Assigned task:
In full and without change, retype the records.
_ _ _
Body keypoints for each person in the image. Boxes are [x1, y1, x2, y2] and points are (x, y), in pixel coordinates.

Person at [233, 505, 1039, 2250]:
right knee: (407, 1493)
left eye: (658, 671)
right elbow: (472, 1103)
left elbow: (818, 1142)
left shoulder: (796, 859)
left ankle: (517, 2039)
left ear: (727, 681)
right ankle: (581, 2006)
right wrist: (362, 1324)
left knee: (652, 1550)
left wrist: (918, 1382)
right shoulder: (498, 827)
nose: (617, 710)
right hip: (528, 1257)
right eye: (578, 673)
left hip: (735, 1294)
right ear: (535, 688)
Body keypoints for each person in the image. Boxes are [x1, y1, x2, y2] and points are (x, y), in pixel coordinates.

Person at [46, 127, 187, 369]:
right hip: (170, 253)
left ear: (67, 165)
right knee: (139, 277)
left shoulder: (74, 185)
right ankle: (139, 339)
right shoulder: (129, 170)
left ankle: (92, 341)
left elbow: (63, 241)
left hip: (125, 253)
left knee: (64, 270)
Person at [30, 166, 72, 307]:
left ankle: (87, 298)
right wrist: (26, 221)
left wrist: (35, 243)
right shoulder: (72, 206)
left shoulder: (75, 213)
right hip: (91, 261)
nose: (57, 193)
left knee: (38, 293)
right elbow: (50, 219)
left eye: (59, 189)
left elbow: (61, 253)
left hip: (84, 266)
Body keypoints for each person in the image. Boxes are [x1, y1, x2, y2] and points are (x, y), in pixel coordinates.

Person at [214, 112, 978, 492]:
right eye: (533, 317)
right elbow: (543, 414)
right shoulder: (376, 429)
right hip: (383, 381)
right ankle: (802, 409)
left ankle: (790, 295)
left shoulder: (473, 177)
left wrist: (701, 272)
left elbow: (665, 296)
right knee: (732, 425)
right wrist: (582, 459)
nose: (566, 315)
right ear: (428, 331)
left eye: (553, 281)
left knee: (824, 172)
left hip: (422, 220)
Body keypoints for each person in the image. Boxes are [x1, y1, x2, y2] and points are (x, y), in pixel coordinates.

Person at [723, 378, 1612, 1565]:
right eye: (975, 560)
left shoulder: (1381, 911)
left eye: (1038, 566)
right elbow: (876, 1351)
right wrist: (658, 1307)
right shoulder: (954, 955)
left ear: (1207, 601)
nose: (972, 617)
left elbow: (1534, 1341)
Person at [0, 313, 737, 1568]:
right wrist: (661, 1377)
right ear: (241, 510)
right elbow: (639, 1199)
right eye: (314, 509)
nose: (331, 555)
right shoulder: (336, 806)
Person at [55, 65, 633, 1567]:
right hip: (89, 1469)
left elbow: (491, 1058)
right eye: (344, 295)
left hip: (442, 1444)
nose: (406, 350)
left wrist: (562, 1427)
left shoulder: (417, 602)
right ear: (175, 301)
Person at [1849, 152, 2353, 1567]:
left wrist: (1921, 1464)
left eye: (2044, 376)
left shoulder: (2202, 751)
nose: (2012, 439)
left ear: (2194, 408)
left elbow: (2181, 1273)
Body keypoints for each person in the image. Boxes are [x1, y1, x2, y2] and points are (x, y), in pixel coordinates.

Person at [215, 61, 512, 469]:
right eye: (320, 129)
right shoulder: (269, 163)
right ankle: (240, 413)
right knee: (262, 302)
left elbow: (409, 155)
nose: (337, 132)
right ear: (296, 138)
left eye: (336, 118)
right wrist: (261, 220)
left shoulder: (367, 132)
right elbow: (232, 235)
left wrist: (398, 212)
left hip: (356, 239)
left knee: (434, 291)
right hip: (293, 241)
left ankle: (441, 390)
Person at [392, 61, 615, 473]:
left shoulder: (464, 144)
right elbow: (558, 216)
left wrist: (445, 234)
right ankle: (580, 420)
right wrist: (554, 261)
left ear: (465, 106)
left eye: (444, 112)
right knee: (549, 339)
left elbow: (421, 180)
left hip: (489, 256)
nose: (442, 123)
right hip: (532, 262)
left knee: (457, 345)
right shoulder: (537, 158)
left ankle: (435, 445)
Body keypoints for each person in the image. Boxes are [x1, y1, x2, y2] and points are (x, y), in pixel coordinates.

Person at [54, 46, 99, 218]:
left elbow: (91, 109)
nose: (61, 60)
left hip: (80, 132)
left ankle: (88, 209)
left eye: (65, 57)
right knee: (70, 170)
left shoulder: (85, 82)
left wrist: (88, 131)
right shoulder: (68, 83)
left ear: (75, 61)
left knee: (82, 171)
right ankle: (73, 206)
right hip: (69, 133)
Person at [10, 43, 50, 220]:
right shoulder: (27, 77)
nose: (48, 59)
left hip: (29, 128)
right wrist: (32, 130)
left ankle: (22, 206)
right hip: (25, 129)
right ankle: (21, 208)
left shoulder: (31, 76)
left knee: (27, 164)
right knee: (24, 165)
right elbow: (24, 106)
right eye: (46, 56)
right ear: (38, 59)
_ _ _
Answer section:
Body keypoints for each person in the image. Boxes are [x1, y1, x2, y2] and points are (x, y), in pixel coordinates.

Person at [233, 505, 1039, 2250]:
right knee: (407, 1493)
left eye: (658, 671)
right elbow: (472, 1103)
left elbow: (818, 1142)
left shoulder: (796, 859)
left ankle: (517, 2039)
left ear: (727, 681)
right ankle: (581, 2006)
right wrist: (362, 1324)
left knee: (652, 1550)
left wrist: (918, 1382)
right shoulder: (498, 827)
nose: (617, 710)
right hip: (528, 1257)
right eye: (578, 673)
left hip: (735, 1294)
right ear: (535, 688)
Body keypoints for each person in the image. Boxes are [x1, y1, x2, y2] and points are (x, y), in pixel coordinates.

Person at [46, 127, 187, 369]:
right hip: (170, 253)
left ear: (67, 165)
right knee: (139, 277)
left shoulder: (74, 185)
right ankle: (139, 339)
right shoulder: (129, 170)
left ankle: (92, 341)
left elbow: (63, 241)
left hip: (125, 253)
left knee: (64, 270)
Person at [30, 166, 72, 307]:
left ankle: (87, 298)
right wrist: (26, 221)
left wrist: (35, 243)
right shoulder: (72, 206)
left shoulder: (75, 213)
right hip: (91, 261)
nose: (57, 193)
left knee: (38, 293)
right elbow: (50, 219)
left eye: (59, 189)
left elbow: (61, 253)
left hip: (84, 266)
Body keypoints for each person in the image. Boxes are [x1, y1, x2, y2] and points are (x, y), in pixel coordinates.

Person at [214, 112, 978, 492]:
right eye: (533, 317)
right elbow: (543, 414)
right shoulder: (376, 429)
right hip: (383, 381)
right ankle: (802, 409)
left ankle: (790, 295)
left shoulder: (473, 177)
left wrist: (701, 272)
left elbow: (665, 296)
right knee: (732, 425)
right wrist: (582, 459)
nose: (566, 315)
right ear: (428, 331)
left eye: (553, 281)
left knee: (824, 172)
left hip: (422, 220)
Body keypoints for each person in the image. Boxes are [x1, y1, x2, y2] and points are (x, y), in pixel coordinates.

Person at [723, 378, 1612, 1565]:
right eye: (975, 560)
left shoulder: (1381, 911)
left eye: (1038, 566)
right elbow: (876, 1351)
right wrist: (658, 1307)
right shoulder: (954, 955)
left ear: (1207, 601)
nose: (972, 617)
left elbow: (1534, 1341)
Person at [0, 313, 737, 1568]:
right wrist: (661, 1377)
right ear: (241, 510)
right elbow: (639, 1199)
right eye: (314, 509)
nose: (331, 555)
right shoulder: (336, 806)
Person at [55, 65, 633, 1567]:
right hip: (89, 1469)
left elbow: (491, 1058)
right eye: (344, 295)
left hip: (442, 1444)
nose: (406, 350)
left wrist: (562, 1427)
left shoulder: (417, 602)
right ear: (175, 301)
Person at [1849, 152, 2353, 1567]:
left wrist: (1921, 1464)
left eye: (2044, 376)
left shoulder: (2202, 751)
nose: (2012, 439)
left ear: (2194, 408)
left elbow: (2181, 1273)
Body keypoints for each person in the image. Boxes are [x1, y1, x2, y2] and points are (x, y), in pixel coordinates.

Person at [215, 61, 512, 469]:
right eye: (320, 129)
right shoulder: (269, 163)
right ankle: (240, 413)
right knee: (262, 302)
left elbow: (409, 155)
nose: (337, 132)
right ear: (296, 138)
left eye: (336, 118)
right wrist: (261, 220)
left shoulder: (367, 132)
right elbow: (232, 235)
left wrist: (398, 212)
left hip: (356, 239)
left knee: (434, 291)
right hip: (293, 241)
left ankle: (441, 390)
Person at [392, 61, 615, 473]:
left shoulder: (464, 144)
right elbow: (558, 216)
left wrist: (445, 234)
right ankle: (580, 420)
right wrist: (554, 261)
left ear: (465, 106)
left eye: (444, 112)
right knee: (549, 339)
left elbow: (421, 180)
left hip: (489, 256)
nose: (442, 123)
right hip: (532, 262)
left knee: (457, 345)
right shoulder: (537, 158)
left ankle: (435, 445)
Body keypoints for each person in the image. Boxes are [x1, y1, x2, y2] and points are (x, y), in pixel coordinates.

Person at [54, 46, 99, 218]:
left elbow: (91, 109)
nose: (61, 60)
left hip: (80, 132)
left ankle: (88, 209)
left eye: (65, 57)
right knee: (70, 170)
left shoulder: (85, 82)
left wrist: (88, 131)
right shoulder: (68, 83)
left ear: (75, 61)
left knee: (82, 171)
right ankle: (73, 206)
right hip: (69, 133)
Person at [10, 43, 50, 220]:
right shoulder: (27, 77)
nose: (48, 59)
left hip: (29, 128)
right wrist: (32, 130)
left ankle: (22, 206)
right hip: (25, 129)
right ankle: (21, 208)
left shoulder: (31, 76)
left knee: (27, 164)
right knee: (24, 165)
right elbow: (24, 106)
right eye: (46, 56)
right ear: (38, 59)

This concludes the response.